Most people don’t ever forget being poor. As much as poverty deprives the belly, it also deprives the spirit. A big house like this, a dozen locally prominent people standing on the Jay Gatsby lawn, a hint of art and culture glimpsed through the wide front windows … this wasn’t Cliffie territory and never would be. No matter how mean, rich, or powerful Cliffie got, he would never be accepted by people like these and he knew it.
I would have felt sorry for the dumb bastard but he would’ve scowled if I’d mentioned that I knew how he was feeling.
He came up and said, “Looks like these fancy friends of yours got some trouble on their hands.”
“Looks like.”
“One of ‘em needs a lawyer, Counselor, I’ll bet it won’t be you.

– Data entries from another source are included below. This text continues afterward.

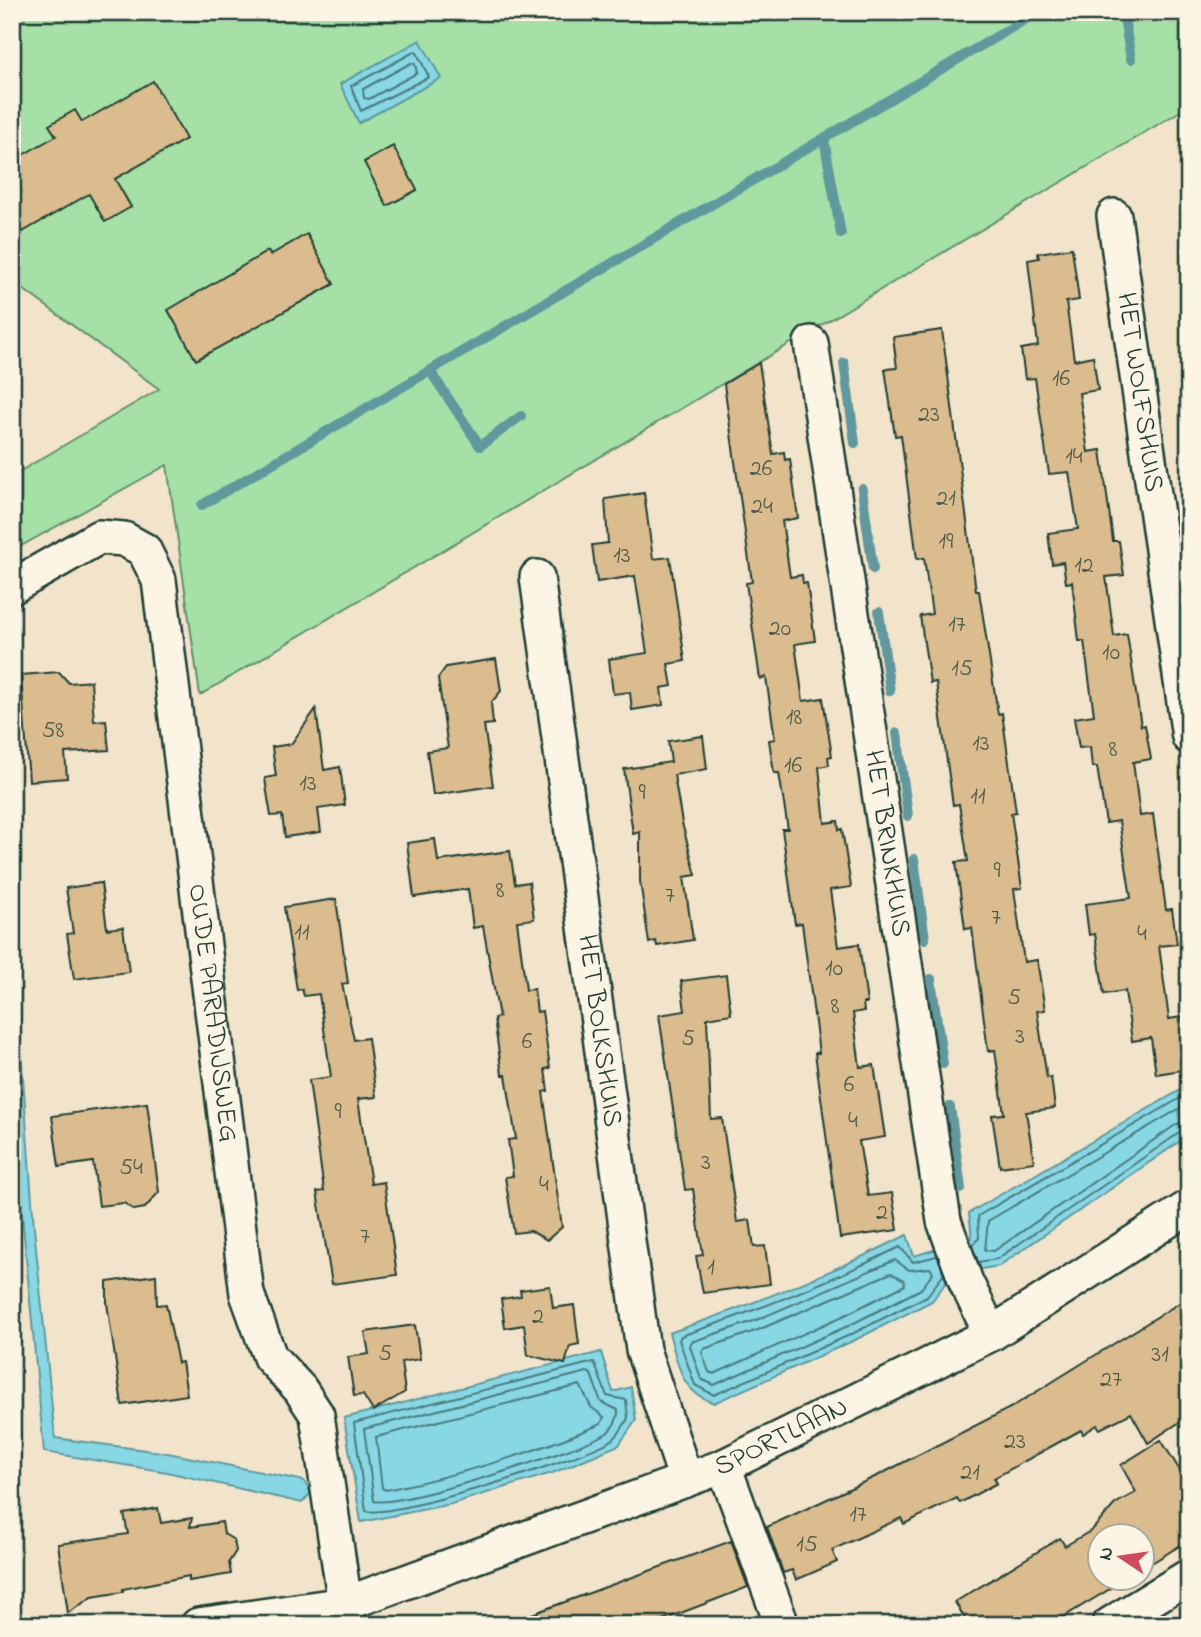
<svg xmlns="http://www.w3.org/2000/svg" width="1201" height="1637" viewBox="0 0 1201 1637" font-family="'Indie Flower',sans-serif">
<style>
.green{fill:#a5e1a7;stroke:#628f6e;stroke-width:2}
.water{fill:#88d7e5;stroke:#5e999e;stroke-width:2}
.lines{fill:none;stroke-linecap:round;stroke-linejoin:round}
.shore{stroke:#497b7b;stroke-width:2}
.stream{stroke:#5e999e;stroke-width:10}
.building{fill:#dbbc8e;stroke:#1f3d34;stroke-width:2}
.minor-casing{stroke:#1f3d34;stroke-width:38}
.minor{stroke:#fcf5e5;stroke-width:33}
.labels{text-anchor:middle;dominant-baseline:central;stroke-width:5;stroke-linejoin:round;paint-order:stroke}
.number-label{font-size:24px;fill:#4e5d4a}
.street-label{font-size:28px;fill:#1f3d34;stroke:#fcf5e5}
</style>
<rect width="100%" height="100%" fill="#f2e4cb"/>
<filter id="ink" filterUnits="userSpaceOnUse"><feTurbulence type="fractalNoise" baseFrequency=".0143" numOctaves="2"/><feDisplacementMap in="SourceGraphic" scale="14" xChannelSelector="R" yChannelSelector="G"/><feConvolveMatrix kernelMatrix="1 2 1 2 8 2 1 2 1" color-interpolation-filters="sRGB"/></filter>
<g filter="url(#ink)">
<path class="green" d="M 12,12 L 1189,12 L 1189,106 L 200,695 L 167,465 L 12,551 L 12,476 L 159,389 L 12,281 Z"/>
<g class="water">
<path d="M 420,40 L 441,78 L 359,123 L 340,84 Z"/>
<path d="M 12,927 L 34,1228 L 55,1438 L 168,1453 L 304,1481 L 311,1493 L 302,1503 L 167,1472 L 44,1452 L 12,1106 Z"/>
<path d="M 1189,1085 L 1189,1135 L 999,1266 L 976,1270 L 947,1281 L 932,1301 L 855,1340 L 714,1403 C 679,1391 679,1365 669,1333 C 751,1305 830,1274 907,1235 L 914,1256 L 972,1238 L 969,1213 Z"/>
<path d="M 601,1352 L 613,1392 L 631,1387 L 636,1420 L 619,1445 L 555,1472 L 451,1504 L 361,1522 L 344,1418 Z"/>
</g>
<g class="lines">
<g class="shore">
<path d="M 416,51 L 429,77 L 361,111 L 351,86 Z"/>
<path d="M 411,63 L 415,64 L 417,73 L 369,99 L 364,98 L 363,89 Z"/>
<path d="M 12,1022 L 21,1140 L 12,1143"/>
<path d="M 1189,1103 L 988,1221 L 985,1250 L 994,1251 L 1177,1124 L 1189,1121"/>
<path d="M 972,1245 L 979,1238 L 978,1216 L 1189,1093"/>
<path d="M 937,1256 L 913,1262 L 900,1247 C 829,1282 756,1311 681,1336 L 679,1340 L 695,1385 L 714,1395 L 852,1334 L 927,1296 L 944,1274"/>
<path d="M 895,1260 L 909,1270 L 930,1268 L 933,1273 L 921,1289 L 848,1326 L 714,1385 L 701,1379 L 690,1346 L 691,1342 L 754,1321 Z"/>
<path d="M 978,1262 L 997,1259 L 1182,1131 L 1189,1130"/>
<path d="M 891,1273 L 904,1280 L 905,1285 L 843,1316 L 714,1374 L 709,1372 L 702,1353 L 704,1349 L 758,1330 Z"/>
<path d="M 594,1362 L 607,1396 L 626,1400 L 628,1418 C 624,1425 619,1436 612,1440 C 584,1458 393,1519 366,1511 L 354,1423 Z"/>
<path d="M 587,1372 L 591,1374 L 601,1402 L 618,1410 C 619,1418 613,1428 607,1433 C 580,1450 399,1508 374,1501 L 364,1429 Z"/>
<path d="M 580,1385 L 591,1407 L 604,1417 L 601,1424 C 531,1454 460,1475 386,1490 L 382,1488 L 376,1437 Z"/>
</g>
<g class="stream">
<path d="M 1123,12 L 1131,59"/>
<path d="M 824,139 L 841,234"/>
<path d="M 844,363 L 855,443"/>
<path d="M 430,371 L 480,446 L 521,416"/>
<path d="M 862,489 L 873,569"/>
<path d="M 202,505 L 1038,12"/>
<path d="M 879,612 L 890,691"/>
<path d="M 897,733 L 908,816"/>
<path d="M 914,859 L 925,939"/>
<path d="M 931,979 L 943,1064"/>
<path d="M 950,1107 L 961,1189"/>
</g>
</g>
<g class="building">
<path d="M 153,81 L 186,139 L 115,179 L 131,207 L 105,222 L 89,194 L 12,238 L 12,161 L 56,136 L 49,125 L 75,110 L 82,122 Z"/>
<path d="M 393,146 L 417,190 L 387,206 L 364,162 Z"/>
<path d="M 307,234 L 334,284 L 196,360 L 168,310 L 268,251 L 270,255 Z"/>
<path d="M 1072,248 L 1079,300 L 1066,302 L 1074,360 L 1093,356 L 1098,390 L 1079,393 L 1088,452 L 1101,450 L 1113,541 L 1119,541 L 1124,575 L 1106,577 L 1114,636 L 1127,634 L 1141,726 L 1145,725 L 1151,759 L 1133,762 L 1140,816 L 1153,814 L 1166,910 L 1172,909 L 1177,944 L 1159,946 L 1169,1019 L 1182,1017 L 1189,1061 L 1189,1069 L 1156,1074 L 1151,1038 L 1132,1041 L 1125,991 L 1104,994 L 1095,934 L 1089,935 L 1085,904 L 1131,898 L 1119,821 L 1106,823 L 1097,767 L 1092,767 L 1090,747 L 1079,748 L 1074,718 L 1094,715 L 1084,641 L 1079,641 L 1072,582 L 1066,583 L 1063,562 L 1052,564 L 1048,533 L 1078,529 L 1069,472 L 1049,474 L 1035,378 L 1025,379 L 1021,349 L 1038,346 L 1028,260 L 1039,258 L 1038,253 Z"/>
<path d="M 942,330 L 976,591 L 979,591 L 998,714 L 1002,713 L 1016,812 L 1011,813 L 1022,888 L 1014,889 L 1024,962 L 1037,960 L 1045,1010 L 1037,1011 L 1047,1078 L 1051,1077 L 1055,1108 L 1026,1112 L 1034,1162 L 1000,1167 L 992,1115 L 1004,1114 L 995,1050 L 988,1051 L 972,928 L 965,929 L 956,862 L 968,861 L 959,804 L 953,805 L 936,682 L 930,683 L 925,649 L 920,616 L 932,614 L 924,558 L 917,559 L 901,435 L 895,436 L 885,369 L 897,368 L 893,337 Z"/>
<path d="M 759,363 L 773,454 L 784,452 L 785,460 L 790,459 L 798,518 L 782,521 L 790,577 L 802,575 L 803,583 L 807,583 L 815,641 L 795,644 L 803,701 L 823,698 L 832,756 L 828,757 L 829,765 L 819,767 L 825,823 L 838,821 L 839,830 L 842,829 L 851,887 L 830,890 L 838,947 L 859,944 L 867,1003 L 863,1003 L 864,1011 L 853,1013 L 860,1067 L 874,1065 L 885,1137 L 859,1141 L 868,1196 L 892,1193 L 898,1230 L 840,1238 L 815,1053 L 819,1053 L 804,939 L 802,923 L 795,924 L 782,829 L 788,829 L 779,773 L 774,773 L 769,740 L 775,739 L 766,677 L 760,679 L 746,583 L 752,582 L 724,384 Z"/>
<path d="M 644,493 L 653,559 L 670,557 L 685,661 L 668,664 L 672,686 L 661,688 L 663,705 L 632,710 L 630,692 L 613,694 L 609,659 L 647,653 L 635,576 L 597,582 L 592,545 L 608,543 L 605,499 Z"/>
<path d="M 496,659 L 501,691 L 491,703 L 493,724 L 484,725 L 493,786 L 433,795 L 427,751 L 448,748 L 438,678 L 446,667 Z"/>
<path d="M 59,672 L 69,683 L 91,681 L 94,721 L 106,720 L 109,750 L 65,753 L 67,778 L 29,781 L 21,675 Z"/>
<path d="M 316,709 L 324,770 L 340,767 L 345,805 L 318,809 L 321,832 L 285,837 L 282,815 L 271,816 L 267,792 L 265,778 L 276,776 L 272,747 L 291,744 Z"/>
<path d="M 703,736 L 707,769 L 674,775 L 682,823 L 696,875 L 684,877 L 693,940 L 657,946 L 656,941 L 649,943 L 640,881 L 640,832 L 633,834 L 624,769 L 671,762 L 668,741 Z"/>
<path d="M 435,839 L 438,861 L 510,851 L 515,884 L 529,882 L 534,919 L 517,921 L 526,990 L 534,989 L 537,1012 L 542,1011 L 550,1068 L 545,1069 L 548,1091 L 543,1092 L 562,1227 L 547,1240 L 531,1231 L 514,1233 L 505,1177 L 513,1176 L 508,1140 L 516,1139 L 506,1075 L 502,1075 L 494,1018 L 499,1017 L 483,926 L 473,928 L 468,889 L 414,897 L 407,843 Z"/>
<path d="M 101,883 L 107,929 L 123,927 L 129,972 L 74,979 L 67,934 L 73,933 L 66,888 Z"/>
<path d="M 336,899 L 348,983 L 342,984 L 354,1040 L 368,1038 L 376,1097 L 358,1099 L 371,1184 L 384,1182 L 397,1275 L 332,1284 L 317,1192 L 324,1191 L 309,1080 L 331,1077 L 319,994 L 304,996 L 302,989 L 297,990 L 284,907 Z"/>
<path d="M 726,975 L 731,1014 L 707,1018 L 711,1119 L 722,1118 L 737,1222 L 750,1220 L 754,1247 L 765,1246 L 770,1284 L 703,1293 L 696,1256 L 703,1255 L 693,1189 L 685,1190 L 659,1015 L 685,1011 L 681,981 Z"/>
<path d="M 147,1103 L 159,1192 L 145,1208 L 134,1210 L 124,1203 L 99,1206 L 93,1162 L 59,1167 L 52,1116 Z"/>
<path d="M 156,1275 L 157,1305 L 166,1304 L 178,1363 L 182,1362 L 187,1395 L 122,1405 L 107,1303 L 107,1282 Z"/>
<path d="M 550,1286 L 553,1308 L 574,1305 L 579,1344 L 570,1346 L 565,1364 L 528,1355 L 524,1325 L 505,1328 L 501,1299 L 521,1296 L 520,1290 Z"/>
<path d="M 1189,1297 L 1189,1416 L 1148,1443 L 1131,1413 L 1100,1429 L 1097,1425 L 1083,1434 L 1081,1430 L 994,1478 L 997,1483 L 960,1503 L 957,1498 L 904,1524 L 901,1518 L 832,1550 L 837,1562 L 796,1580 L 792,1570 L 783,1573 L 767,1527 L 879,1475 L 1012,1407 Z"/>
<path d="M 415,1325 L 420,1359 L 401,1362 L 405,1392 L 373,1411 L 363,1395 L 354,1396 L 348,1357 L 369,1354 L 365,1332 Z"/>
<path d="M 1161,1440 L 1189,1485 L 1189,1540 L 1142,1569 L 1142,1536 L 1100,1536 L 1100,1578 L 1128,1578 L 1050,1625 L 969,1625 L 955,1602 L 1060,1538 L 1065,1546 L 1092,1530 L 1115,1504 L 1136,1492 L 1121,1465 Z"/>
<path d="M 158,1508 L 161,1523 L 192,1518 L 190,1527 L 222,1522 L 224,1534 L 234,1540 L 236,1551 L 229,1562 L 231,1574 L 189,1581 L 189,1576 L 123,1589 L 123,1592 L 92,1597 L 68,1613 L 58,1544 L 128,1534 L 124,1514 Z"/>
<path d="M 731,1541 L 748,1587 L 707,1603 L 649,1625 L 514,1625 L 513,1621 Z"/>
</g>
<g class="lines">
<defs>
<g id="minor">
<path id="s1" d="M 1114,216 L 1189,737"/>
<path id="s2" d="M 811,343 L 944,1221 L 966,1282 L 991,1334"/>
<path id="s3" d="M 537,577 L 643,1350 L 686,1480"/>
<path id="s4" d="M 12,587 L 99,537 L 124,539 L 144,550 L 159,580 L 247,1294 L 270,1357 L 300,1389 L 317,1415 L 345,1604 L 340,1625"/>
<path d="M 724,1466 L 782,1625"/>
<path id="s5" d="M 198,1625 L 345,1604 L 724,1466 L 991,1334 L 1189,1207"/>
<path d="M 1109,1625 L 1189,1576"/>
</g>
</defs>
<use href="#minor" class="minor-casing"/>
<use href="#minor" class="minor"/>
</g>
</g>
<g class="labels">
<g class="number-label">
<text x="1061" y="379">16</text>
<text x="929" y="415">23</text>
<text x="1074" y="457">14</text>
<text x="761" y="469">26</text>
<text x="946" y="499">21</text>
<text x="762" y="507">24</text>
<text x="946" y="542">19</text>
<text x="622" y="556">13</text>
<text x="1084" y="566">12</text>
<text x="957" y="625">17</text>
<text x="780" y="629">20</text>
<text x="1111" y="653">10</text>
<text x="962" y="669">15</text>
<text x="794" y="718">18</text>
<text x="53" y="731">58</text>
<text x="981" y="744">13</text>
<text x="1113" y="750">8</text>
<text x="793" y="766">16</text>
<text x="308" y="784">13</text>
<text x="642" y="793">9</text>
<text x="978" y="797">11</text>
<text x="997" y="871">9</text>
<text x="500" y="891">8</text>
<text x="670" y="896">7</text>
<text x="996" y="918">7</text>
<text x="302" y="933">11</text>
<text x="1142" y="934">4</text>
<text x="834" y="969">10</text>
<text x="1014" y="998">5</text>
<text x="835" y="1007">8</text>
<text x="1020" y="1037">3</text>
<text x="688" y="1039">5</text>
<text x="527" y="1042">6</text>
<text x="849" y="1085">6</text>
<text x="338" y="1112">9</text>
<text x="853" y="1121">4</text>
<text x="706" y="1163">3</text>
<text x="131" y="1168">54</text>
<text x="544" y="1185">4</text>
<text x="882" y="1213">2</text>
<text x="365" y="1237">7</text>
<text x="711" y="1268">1</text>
<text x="538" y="1317">2</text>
<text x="385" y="1354">5</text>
<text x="1160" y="1355">31</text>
<text x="1111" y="1380">27</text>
<text x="1015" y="1442">23</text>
<text x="970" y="1473">21</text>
<text x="858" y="1515">17</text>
<text x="807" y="1545">15</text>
</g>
<g class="street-label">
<text stroke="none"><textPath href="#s1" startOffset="178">HET WOLFSHUIS</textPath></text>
<text stroke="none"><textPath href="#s2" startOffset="506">HET BRINKHUIS</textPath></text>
<text stroke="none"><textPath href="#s4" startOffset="618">OUDE PARADIJSWEG</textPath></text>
<text stroke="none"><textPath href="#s3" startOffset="458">HET BOLKSHUIS</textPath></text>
<text stroke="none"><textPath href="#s5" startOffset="616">SPORTLAAN</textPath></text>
</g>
</g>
<rect width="1201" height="1637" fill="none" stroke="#fcf5e5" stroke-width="42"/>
<rect x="21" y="21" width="1159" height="1595" fill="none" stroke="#1f3d34" stroke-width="2.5" filter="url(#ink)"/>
<g transform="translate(1121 1557) rotate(283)"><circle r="33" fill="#fcf5e5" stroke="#a4ab9e" stroke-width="2"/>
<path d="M0-5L12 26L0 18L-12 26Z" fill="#d1495b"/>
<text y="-10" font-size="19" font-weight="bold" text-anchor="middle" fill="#1f3d34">N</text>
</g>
</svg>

It’ll be some blue-suit prick from Cedar Rapids.”
“Probably.”
He looked at me as if my face had
broken out. “You not feeling well tonight, Counselor?”
“Why?”
He checked his wristwatch.
“Been here nearly two minutes and you haven’t insulted me yet.”
“That’s because you and I have one thing in common tonight.
We don’t belong here. And we both know it.
It’s sort of intimidating for a couple of hayseeds from the Knolls.”
He spat a stream of chewing tobacco. He usually spat in the direction of one of my shoes.
The way the bad guy in the bad Westerns always shoots at the ground and makes the pitiful old drunk dance.
“Shit, Counselor, I’ll bet my old
man has three times as much money as Coyle here.”
“I’ll bet he does, too,” I said. He knew damned well what I was talking about. And I knew damned well he wouldn’t
admit it.
Two of his men took care of business. They’d been taking police training at the state academy. They had a pretty decent knowledge of inspecting crime scenes and interviewing witnesses and identifying suspects. He looked at them now and snorted. “Those two men, they get a little bit of police school and they think they’re hot shit.”